La choséité-valeur (16*) des marchandises se distingue en ceci de la veuve Quickly qu'on ne sait par où la prendre (16**). A l'opposé de la choséité sensible et grossière propre aux corps de marchandises, il n'entre pas le moindre atome de matière dans leur choséité-valeur. On aura donc beau tourner et retourner autant qu'on voudra une marchandise singulière, elle demeurera insaisissable en tant que chose-valeur. Mais si l'on se souvient que les marchandises n'ont de choséité-valeur que dans la mesure où elles sont les expressions d'une même unité sociale, le travail humain, et que donc cette choséité-valeur est de nature purement sociale, il va dès lors également de soi que celle-ci ne peut apparaître que dans le rapport social de marchandise à marchandise. Nous sommes en effet parti de la valeur d'échange, du rapport d'échange des marchandises, pour retrouver la trace de leur valeur dissimulée dans ce rapport. Il nous faut maintenant revenir à cette forme-manifestation de la valeur.

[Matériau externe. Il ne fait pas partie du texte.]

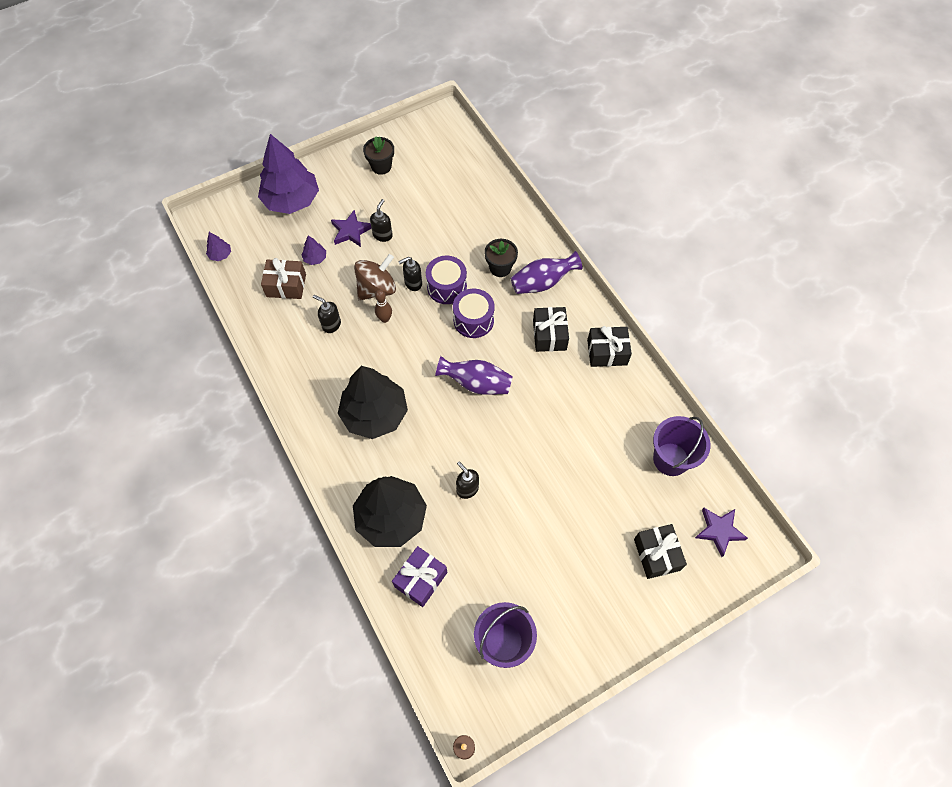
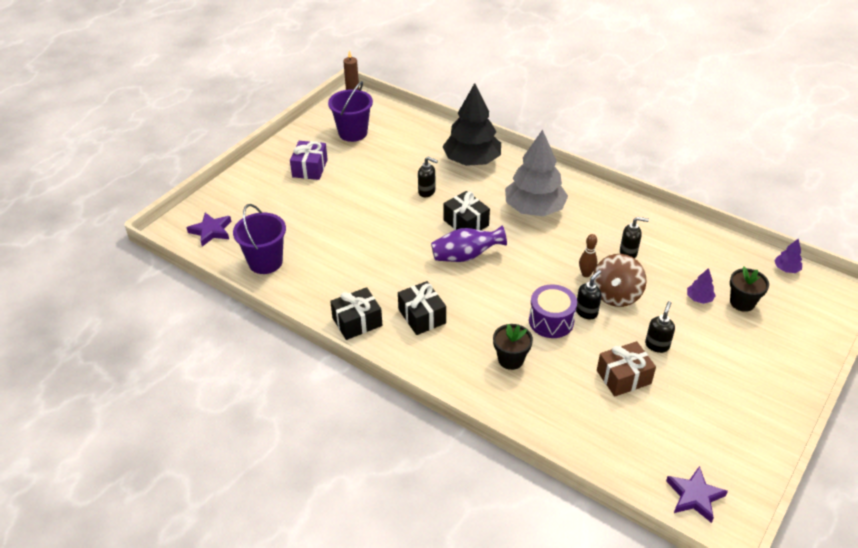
camera: 155 degrees right, 20 degrees down
purple tree [258,134,319,214] -> none
brown gift [261,258,306,299] -> brown gift moved to [597,341,656,397]
purple star [331,210,372,247] -> purple star moved to [666,466,728,523]
black tree [338,366,408,439] -> grey tree [505,129,568,216]
black flower pot [363,136,394,175] -> black flower pot moved to [730,266,769,312]
black soap dispenser [370,199,393,242] -> black soap dispenser turned 150 degrees counterclockwise [645,301,675,353]
purple gift [392,546,447,607] -> purple gift moved to [290,141,328,180]
purple drum [453,289,495,338] -> none
purple vase [511,251,583,294] -> none
black gift [634,524,687,579] -> black gift moved to [443,191,490,230]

Chacun sait, quand bien même il ne saurait rien par ailleurs, que les marchandises possèdent une forme-valeur commune qui contraste de manière extrêmement frappante avec la très grande bigarrure des formes physiques de leurs valeurs d'usage: la forme-monnaie. Mais ce qu'il s'agit de faire ici et qui n'a même pas été tenté par l'économie bourgeoise, c'est d'exposer, à la manière d'une démonstration, la genèse de cette forme-monnaie, et donc de suivre le développement de l'expression de valeur contenue dans le rapport de valeur des marchandises, depuis sa figure la plus terne et la plus simple jusqu'à son aveuglante forme-monnaie. Du même coup sera levée l'énigme de la monnaie.
Le rapport de valeur le plus simple est manifestement celui d'une marchandise à une autre marchandise unique d'espèce différente, quelle qu'elle soit. C'est donc le rapport de valeur de deux marchandises qui fournit l'expression de valeur la plus simple d'une marchandise.
[63] A) La forme-valeur simple, singulière ou accidentelle.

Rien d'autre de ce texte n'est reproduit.